I believe if you set the OFFSET, then it will provide this info. Even if true, I want to make a design that AUTOMATICALLY determines this Offset.

Bwanna:
I believe if you set the OFFSET, then it will provide this info.

Not accoding to the datasheet.

You are correct. I have not been able to find any receivers which implement the local time fields of GPZDA.

Check out this Time Zone Boundary Builder

There links to different lookup libraries where you can enter lat/lon and get a timezone.

You might be able to convert one of them to run on the ESP32.

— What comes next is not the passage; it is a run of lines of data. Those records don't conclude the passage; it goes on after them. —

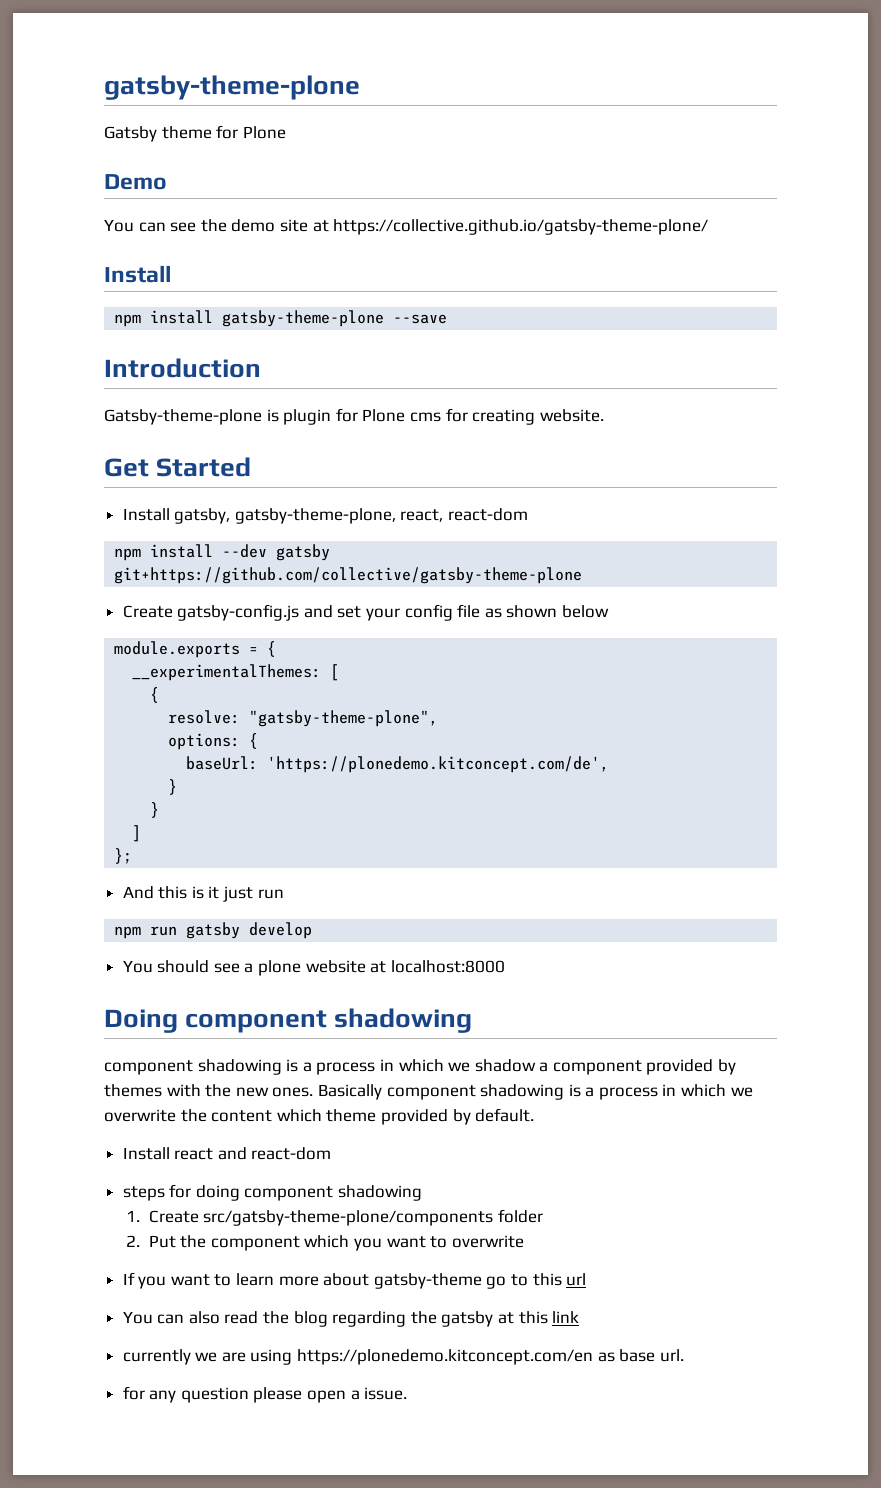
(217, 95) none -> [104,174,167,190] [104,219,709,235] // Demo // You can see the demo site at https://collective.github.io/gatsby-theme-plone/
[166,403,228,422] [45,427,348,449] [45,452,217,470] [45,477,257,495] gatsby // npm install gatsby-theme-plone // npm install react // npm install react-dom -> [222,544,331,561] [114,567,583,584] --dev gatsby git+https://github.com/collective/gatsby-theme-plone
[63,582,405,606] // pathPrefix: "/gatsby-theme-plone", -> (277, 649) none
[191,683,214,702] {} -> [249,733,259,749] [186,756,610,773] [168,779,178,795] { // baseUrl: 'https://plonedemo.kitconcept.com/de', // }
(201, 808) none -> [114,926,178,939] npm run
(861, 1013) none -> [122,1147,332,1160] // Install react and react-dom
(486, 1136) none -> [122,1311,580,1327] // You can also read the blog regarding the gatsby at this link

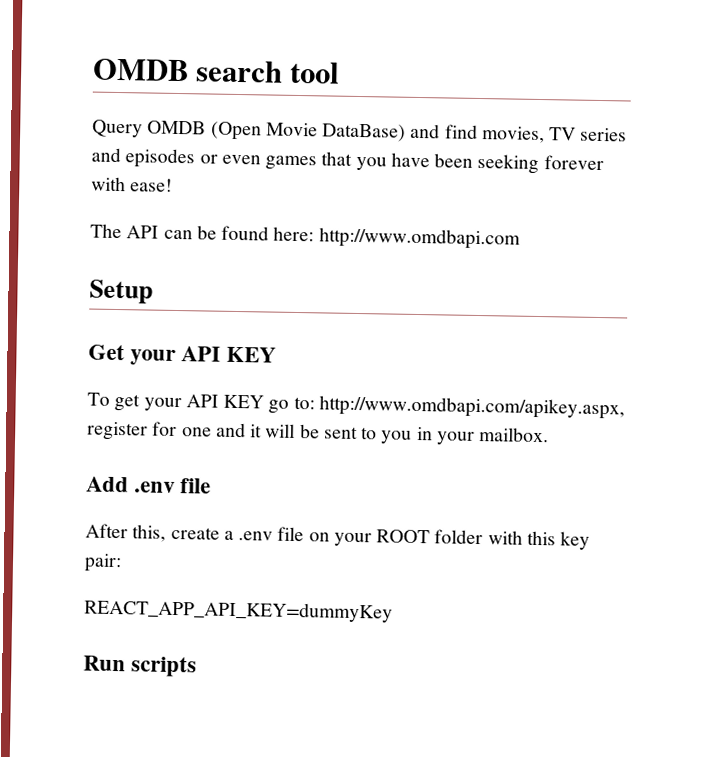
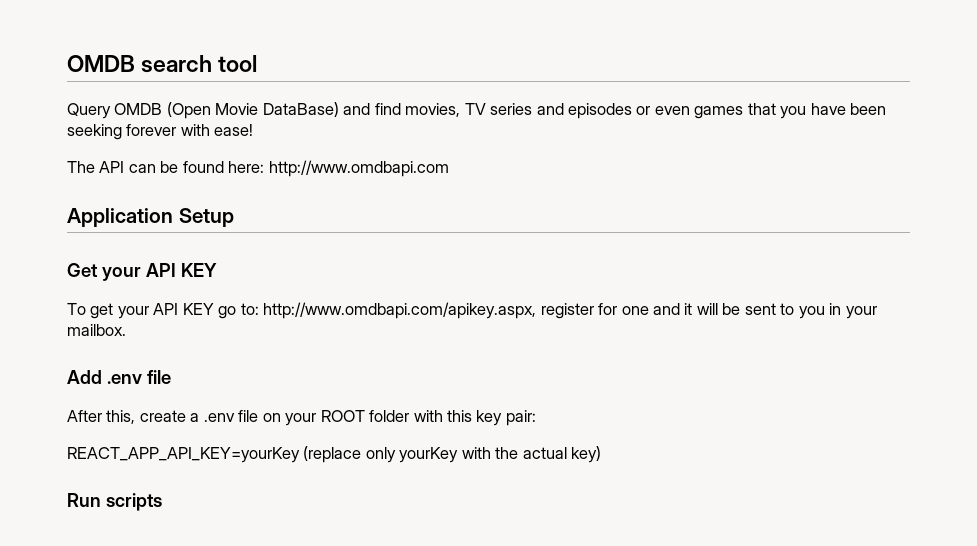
(521, 238) none -> [67,208,173,227] Application
[84,599,393,623] REACT_APP_API_KEY=dummyKey -> [67,446,602,463] REACT_APP_API_KEY=yourKey (replace only yourKey with the actual key)

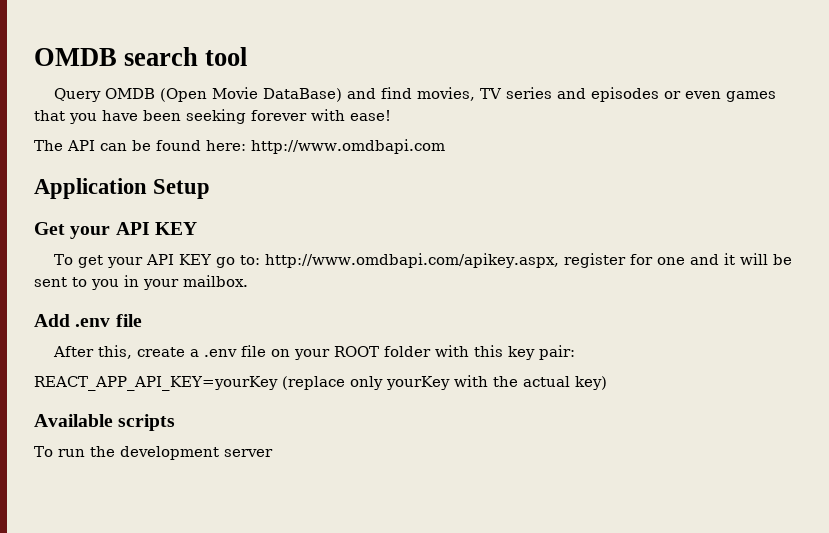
[67,493,101,507] Run -> [34,414,113,427] Available
(162, 502) none -> [34,446,273,460] // To run the development server

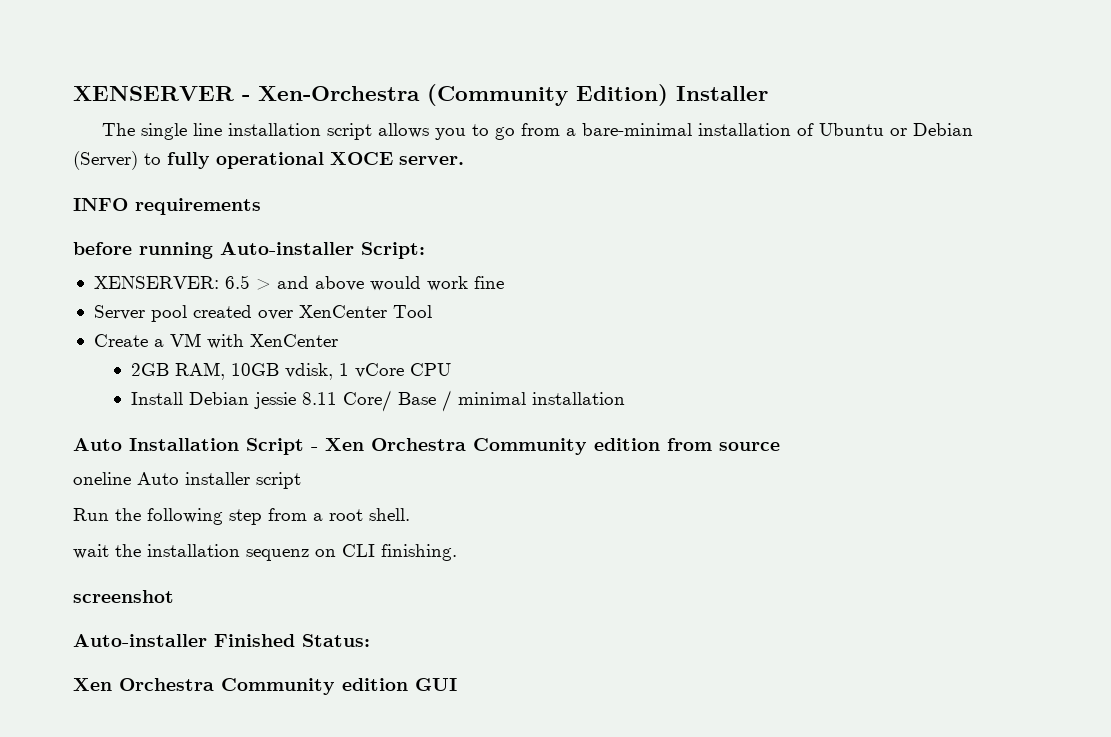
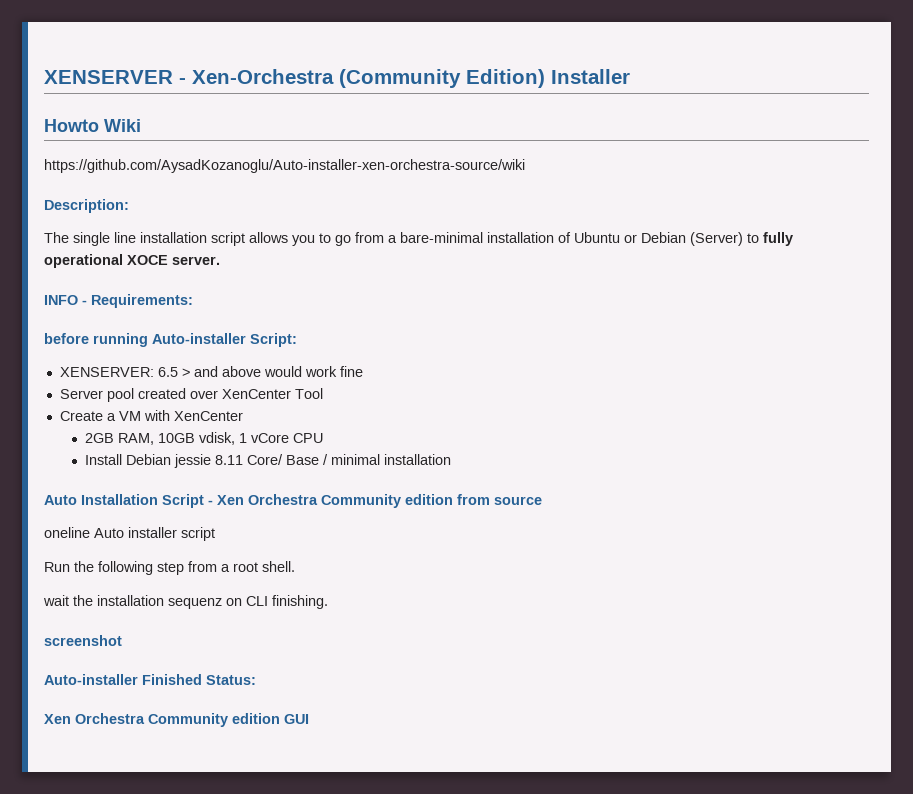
(768, 93) none -> [44,119,141,132] [44,159,525,173] [44,199,129,213] // Howto Wiki // https://github.com/AysadKozanoglu/Auto-installer-xen-orchestra-source/wiki // Description:
[135,198,261,215] requirements -> [82,294,193,308] - Requirements:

EDIT: Look like you found your way to the boundary builder before I posted.

cattledog:
You are correct. I have not been able to find any receivers which implement the local time fields of GPZDA.

Check out this Time Zone Boundary Builder

GitHub - evansiroky/timezone-boundary-builder: A tool to extract data from Open Street Map (OSM) to build the boundaries of the world's timezones.

There links to different lookup libraries where you can enter lat/lon and get a timezone.

You might be able to convert one of them to run on the ESP32.

EDIT: Look like you found your way to the boundary builder before I posted.

This seems like the best approach out there. Not sure how to convert it to something that can run on ESP32 using Arduino IDE.

Without using the Internet, you would have to store a ridiculous amount of data points defining the time zone boundaries just in the U.S.

If you have a cellular modem in the project, you can pull the local ‘cell’ time with AT+CCLK

How accurate are you needing this to be? Extreme accuracy, within a few meters of a time zone boundary, would require a huge database with a lot of high-precision location points defining the boundary. Time zone boundaries are not simple straight lines.

You would also need to maintain an updated database for the local time, since the implementation of daylight savings time is subject to political forces, and occasionally a location will even move from one time zone to another.

SteveMann:
Without using the Internet, you would have to store a ridiculous amount of data points defining the time zone boundaries just in the U.S.

I appreciate that info. That's what I'm realizing.

lastchancename:
If you have a cellular modem in the project, you can pull the local ‘cell’ time with AT+CCLK

I started with this idea, booty didn't want to pay for a cell account just to get accurate local time.

david_2018:
How accurate are you needing this to be? Extreme accuracy, within a few meters of a time zone boundary, would require a huge database with a lot of high-precision location points defining the boundary. Time zone boundaries are not simple straight lines.

You would also need to maintain an updated database for the local time, since the implementation of daylight savings time is subject to political forces, and occasionally a location will even move from one time zone to another.

Not looking for huge accuracy, just enough to make it practical traveling across the country. U. S.

You could do a terrible first approximation by dividing the lower 48 into the four zones and choosing a longitude for the boundaries between them.

Then divide each zone into several parts defined by lat and long. Keep subdividing until you're satisfied with the accuracy, bored, or out of PROGMEM to store your data in.